• _What is needed_:
Look through the material below. Copy each line that contains the string "Door".

** Opening Exercise materials block **

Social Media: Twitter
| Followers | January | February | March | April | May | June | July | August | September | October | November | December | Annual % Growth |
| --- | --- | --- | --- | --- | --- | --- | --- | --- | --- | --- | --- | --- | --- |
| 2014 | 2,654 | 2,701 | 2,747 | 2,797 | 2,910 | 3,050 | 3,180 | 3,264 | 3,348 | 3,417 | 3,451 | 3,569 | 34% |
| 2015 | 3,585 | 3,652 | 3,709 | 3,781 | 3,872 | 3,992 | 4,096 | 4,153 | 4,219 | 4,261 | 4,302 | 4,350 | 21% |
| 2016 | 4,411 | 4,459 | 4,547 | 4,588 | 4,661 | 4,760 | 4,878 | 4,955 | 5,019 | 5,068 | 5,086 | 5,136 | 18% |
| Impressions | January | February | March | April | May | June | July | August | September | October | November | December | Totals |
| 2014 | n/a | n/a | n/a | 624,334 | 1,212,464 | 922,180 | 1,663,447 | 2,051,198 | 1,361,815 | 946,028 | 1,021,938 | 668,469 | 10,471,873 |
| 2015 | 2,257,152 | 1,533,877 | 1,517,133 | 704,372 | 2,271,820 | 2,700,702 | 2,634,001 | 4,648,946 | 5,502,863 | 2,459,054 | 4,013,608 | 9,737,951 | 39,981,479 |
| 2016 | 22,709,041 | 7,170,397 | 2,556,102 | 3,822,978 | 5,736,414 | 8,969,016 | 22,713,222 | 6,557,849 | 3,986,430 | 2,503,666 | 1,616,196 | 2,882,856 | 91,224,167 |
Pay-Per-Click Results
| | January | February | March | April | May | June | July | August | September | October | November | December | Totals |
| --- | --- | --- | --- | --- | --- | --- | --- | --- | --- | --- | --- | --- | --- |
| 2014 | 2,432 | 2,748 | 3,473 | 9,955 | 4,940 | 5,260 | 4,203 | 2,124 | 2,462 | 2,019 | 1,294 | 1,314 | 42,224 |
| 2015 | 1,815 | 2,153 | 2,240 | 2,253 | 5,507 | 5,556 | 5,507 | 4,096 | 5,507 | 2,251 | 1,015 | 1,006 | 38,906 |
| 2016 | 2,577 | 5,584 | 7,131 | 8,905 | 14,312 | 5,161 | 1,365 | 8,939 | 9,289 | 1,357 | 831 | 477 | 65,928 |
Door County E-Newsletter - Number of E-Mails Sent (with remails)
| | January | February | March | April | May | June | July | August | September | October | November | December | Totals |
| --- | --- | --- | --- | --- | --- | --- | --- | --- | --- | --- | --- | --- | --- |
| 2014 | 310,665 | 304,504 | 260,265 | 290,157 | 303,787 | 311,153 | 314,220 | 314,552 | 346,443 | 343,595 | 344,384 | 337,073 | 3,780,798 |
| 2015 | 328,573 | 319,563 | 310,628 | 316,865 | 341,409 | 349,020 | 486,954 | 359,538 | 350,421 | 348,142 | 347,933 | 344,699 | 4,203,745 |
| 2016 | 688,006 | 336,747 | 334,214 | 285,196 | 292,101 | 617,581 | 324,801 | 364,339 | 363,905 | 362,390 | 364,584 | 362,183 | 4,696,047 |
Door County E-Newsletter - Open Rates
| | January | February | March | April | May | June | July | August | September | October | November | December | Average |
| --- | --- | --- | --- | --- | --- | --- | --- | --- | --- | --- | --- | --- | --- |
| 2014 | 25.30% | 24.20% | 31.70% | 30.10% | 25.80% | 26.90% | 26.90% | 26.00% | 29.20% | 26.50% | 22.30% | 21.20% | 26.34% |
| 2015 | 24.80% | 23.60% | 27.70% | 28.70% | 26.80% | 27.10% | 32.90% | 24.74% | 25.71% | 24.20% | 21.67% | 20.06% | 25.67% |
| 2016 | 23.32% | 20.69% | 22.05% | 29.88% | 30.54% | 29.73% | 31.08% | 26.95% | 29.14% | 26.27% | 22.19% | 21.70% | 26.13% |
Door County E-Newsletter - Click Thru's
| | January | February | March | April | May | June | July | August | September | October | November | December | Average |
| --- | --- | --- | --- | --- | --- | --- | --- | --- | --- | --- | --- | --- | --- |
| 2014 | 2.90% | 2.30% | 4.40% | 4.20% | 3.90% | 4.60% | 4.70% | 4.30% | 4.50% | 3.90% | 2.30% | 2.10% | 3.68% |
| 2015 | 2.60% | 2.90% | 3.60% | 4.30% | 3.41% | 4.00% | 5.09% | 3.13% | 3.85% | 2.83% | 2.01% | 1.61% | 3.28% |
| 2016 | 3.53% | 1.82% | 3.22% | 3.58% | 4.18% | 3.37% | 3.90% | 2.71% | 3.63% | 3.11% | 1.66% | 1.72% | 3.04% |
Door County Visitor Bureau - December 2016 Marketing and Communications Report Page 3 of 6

** Closing Exercise materials block **

• _Response for this exercise_:
Door County E-Newsletter - Number of E-Mails Sent (with remails)
Door County E-Newsletter - Open Rates
Door County E-Newsletter - Click Thru's
Door County Visitor Bureau - December 2016 Marketing and Communications Report Page 3 of 6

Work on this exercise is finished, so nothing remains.